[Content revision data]
-- -- --
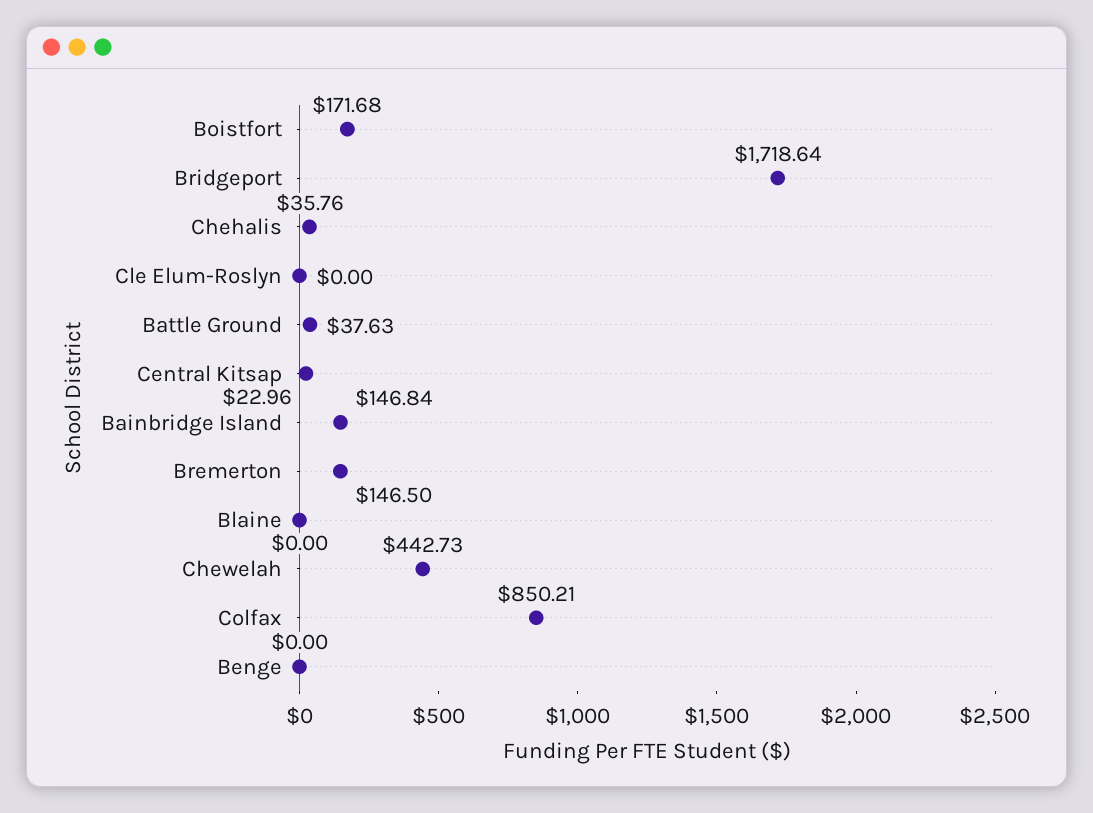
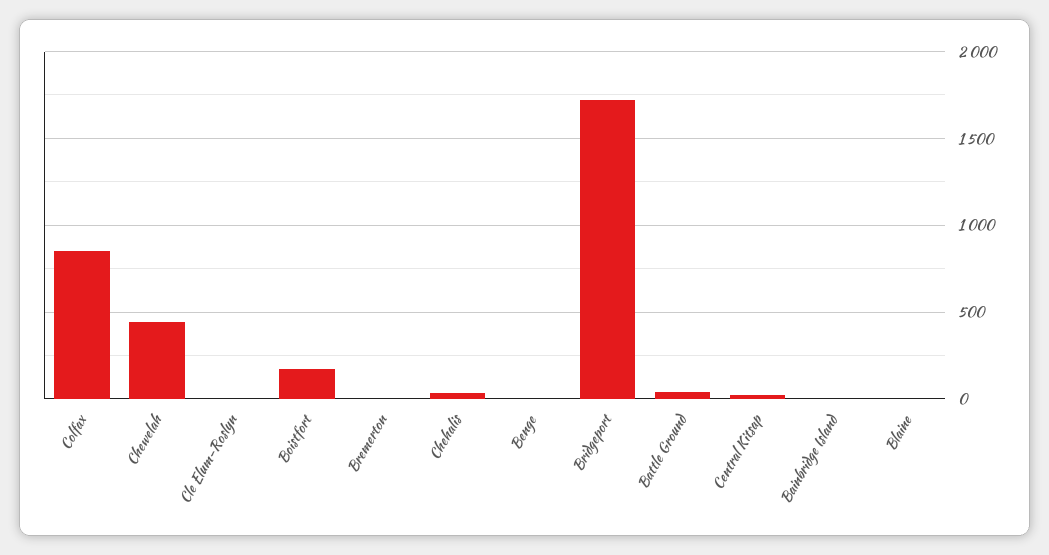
Bainbridge Island: 146.84 -> 0
Bremerton: 146.5 -> 0

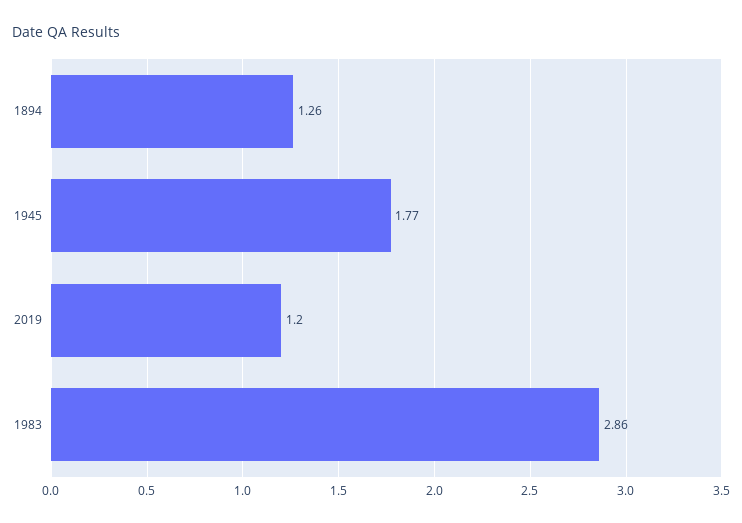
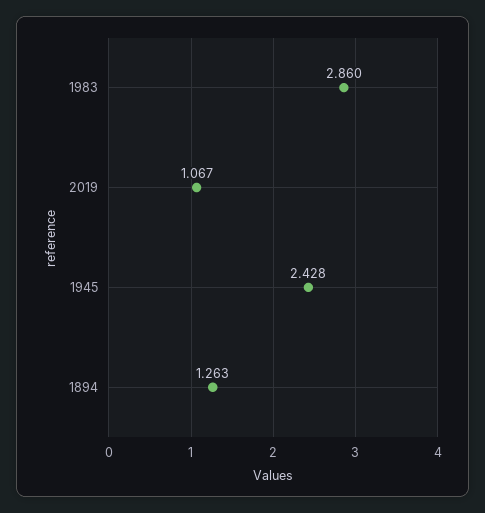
1945: 1.77 -> 2.428
2019: 1.2 -> 1.067

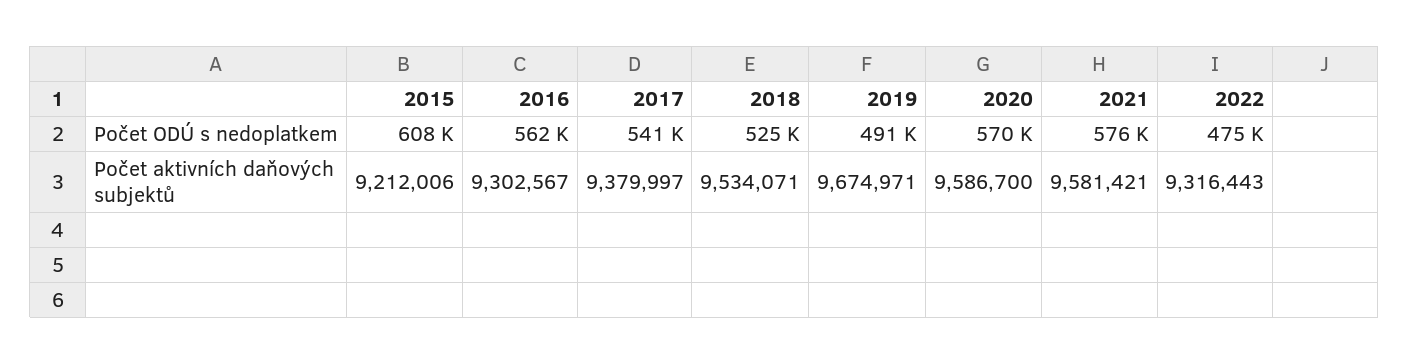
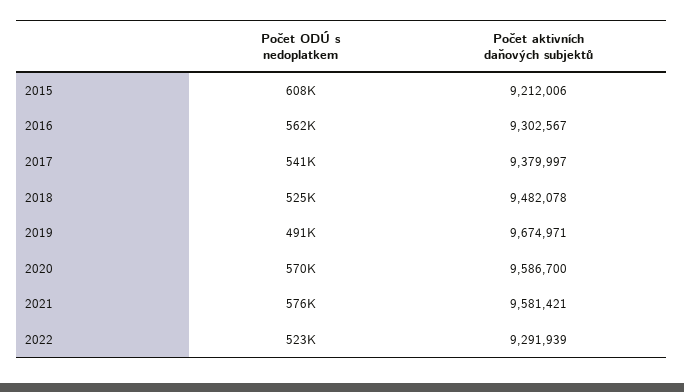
2022, Počet ODÚ s nedoplatkem: 475000 -> 523000
2018, Počet aktivních daňových subjektů: 9534071 -> 9482078
2022, Počet aktivních daňových subjektů: 9316443 -> 9291939

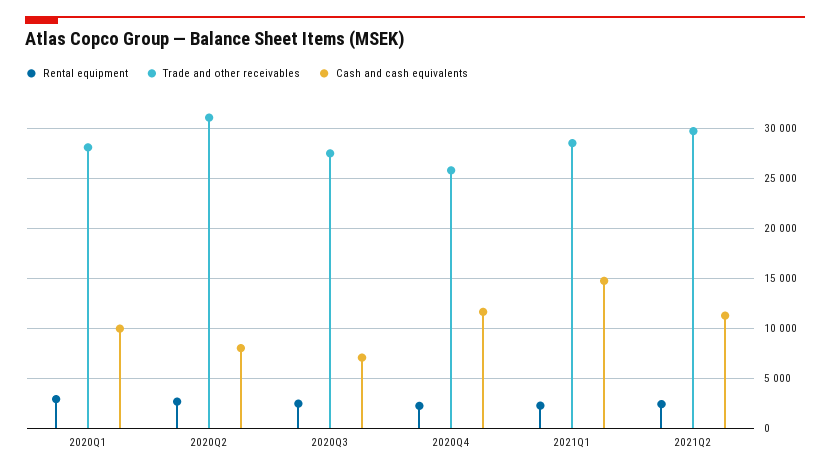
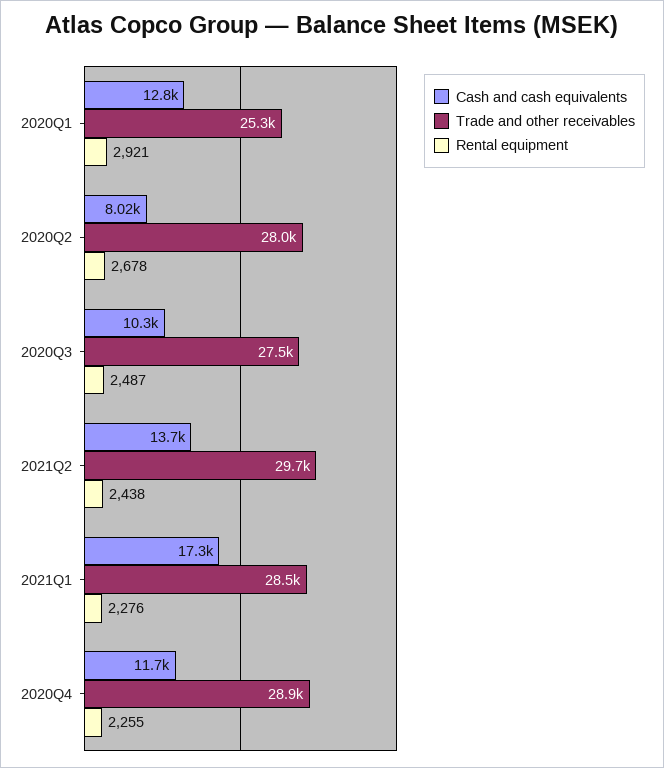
Trade and other receivables, 2020Q1: 28000 -> 25300
Cash and cash equivalents, 2020Q1: 10000 -> 12800
Trade and other receivables, 2020Q2: 31000 -> 28000
Cash and cash equivalents, 2020Q3: 7000 -> 10300
Trade and other receivables, 2020Q4: 26000 -> 28900
Cash and cash equivalents, 2021Q1: 15000 -> 17300
Cash and cash equivalents, 2021Q2: 11000 -> 13700

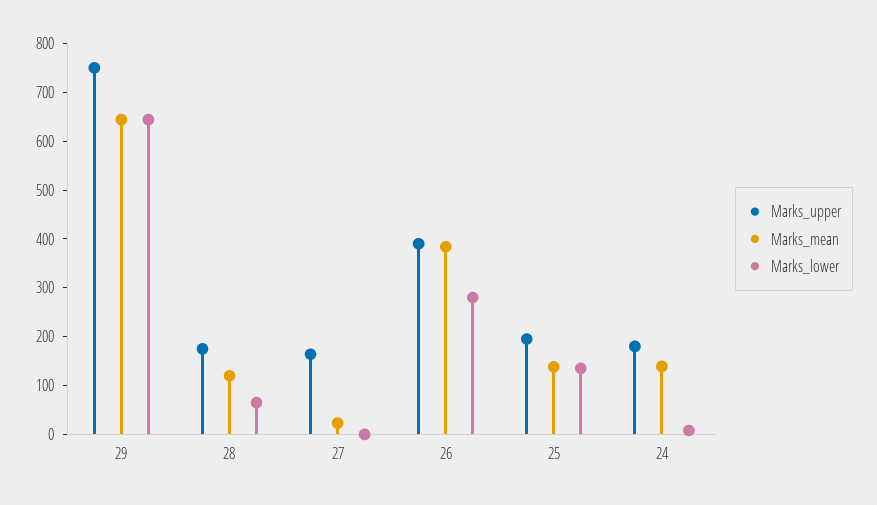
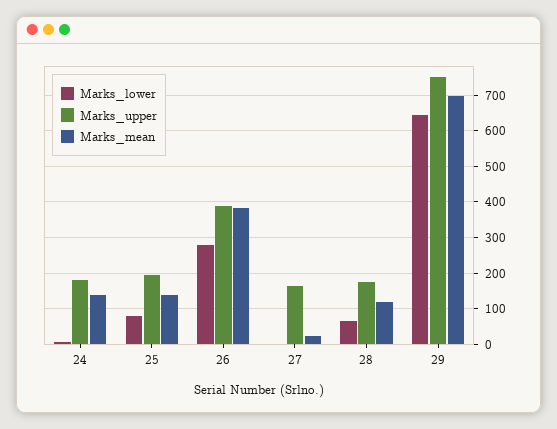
Marks_mean, 29: 640 -> 700
Marks_lower, 25: 140 -> 80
-- -- --
• _Request_
What is needed is an exact reprint of every entry, pictures excluded.

• _Task result_
Bainbridge Island: 146.84 -> 0
Bremerton: 146.5 -> 0

1945: 1.77 -> 2.428
2019: 1.2 -> 1.067

2022, Počet ODÚ s nedoplatkem: 475000 -> 523000
2018, Počet aktivních daňových subjektů: 9534071 -> 9482078
2022, Počet aktivních daňových subjektů: 9316443 -> 9291939

Trade and other receivables, 2020Q1: 28000 -> 25300
Cash and cash equivalents, 2020Q1: 10000 -> 12800
Trade and other receivables, 2020Q2: 31000 -> 28000
Cash and cash equivalents, 2020Q3: 7000 -> 10300
Trade and other receivables, 2020Q4: 26000 -> 28900
Cash and cash equivalents, 2021Q1: 15000 -> 17300
Cash and cash equivalents, 2021Q2: 11000 -> 13700

Marks_mean, 29: 640 -> 700
Marks_lower, 25: 140 -> 80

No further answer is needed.